A few breaths later, the scribe finished his tracery. Thor shook his arm out and then pushed the man back in the direction of the camp. When he began walking, Thor retrieved the spear from Fandral.

Thor watched the scribe's back as they returned to the camp. The man walked with his shoulders straight and his neck tense; he yanked his clothes from the undergrowth agitatedly and tilted his head sharply whenever the sound of the night animals came too close. Thor kept an eye on the road parallel to them, making sure that they didn't stray too far away from it and risk ending up lost in the woods.

He didn't think the scribe would try that--the man was targeted for death by his fellow foreigner, and he knew it. Thor was his easiest chance for escape, and they both knew it.

It was hopefully enough to keep a rein on him. Thor doubted the man would go as far as trying to sink the boat once he was on it and thus condemn himself to the same watery grave as them. And once they were home, Thor could deal with him with less concern of how others viewed his inability to control his servant.

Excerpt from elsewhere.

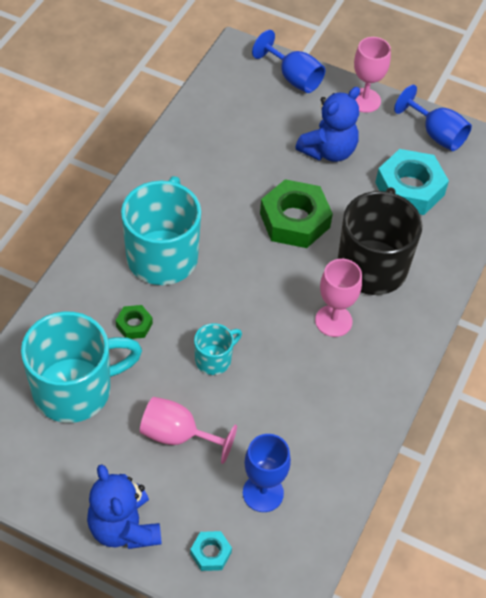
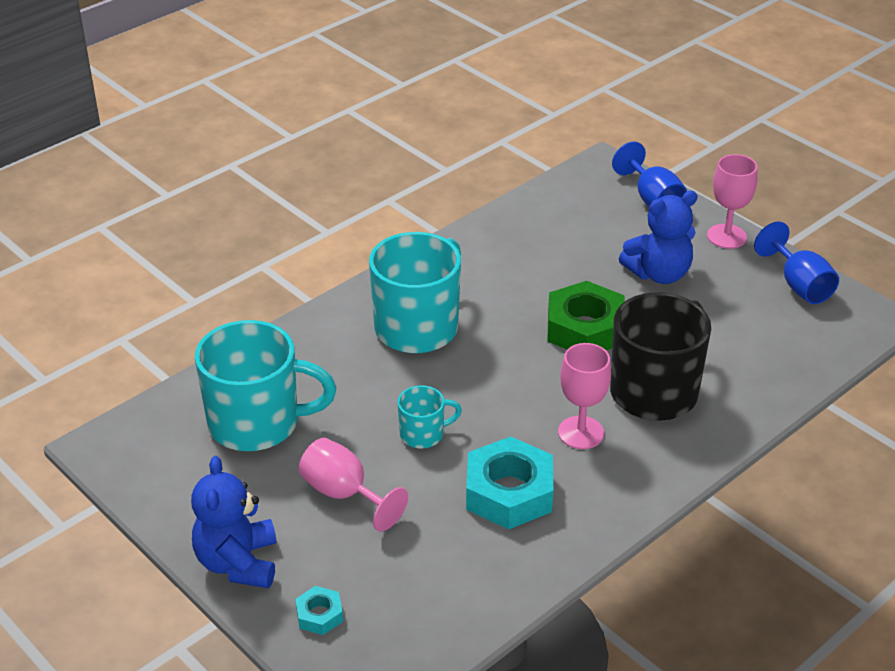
camera: 25 degrees right, 15 degrees down
green nut [116,305,153,339] -> none
blue goblet [243,434,291,512] -> none
turquoise nut [375,149,449,215] -> turquoise nut moved to [466,436,553,529]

All he had to do was get the man on the ship without incident, and keep a hold on him until they were done with the sweep through the south and had docked back home.

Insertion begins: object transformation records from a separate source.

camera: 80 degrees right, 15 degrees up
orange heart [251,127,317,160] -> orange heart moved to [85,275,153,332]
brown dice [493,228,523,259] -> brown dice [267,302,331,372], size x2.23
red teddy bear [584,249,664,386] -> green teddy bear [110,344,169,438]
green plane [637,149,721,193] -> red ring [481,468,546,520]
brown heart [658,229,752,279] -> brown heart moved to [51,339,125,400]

Hopefully holding the threat of being returned to Farbauti over the scribe would be enough to manage the first. Thor wasn't yet sure how to do the second.

He watched the man move through the forest, and muttered, "I should kill him when the curse is lifted."

Fandral looked at him.

Thor glared at the scribe. "I've failed to keep a hold on him," he said, aggravation seeping into his voice. "Not only has he directly harmed one of us, he's indirectly injured who knows how many more with this curse. If I continue to let him live, I'll be responsible for whatever more ill he does." He exhaled through his teeth. "If I kill him, I'll still lose face; but it would be less."

"...To be fair, Thor," Fandral offered after a pause, "your closest confidantes are a man with a string of seduction lawsuits, another man who practices women's healing work, and a woman who regularly breaks the law by dressing and bearing arms like a man." Fandral grinned. "At this point, Volstagg's the only one with any untainted honor. And even that may have taken a blow from associating with us."

Thor had to laugh. "It would take more than us to do that."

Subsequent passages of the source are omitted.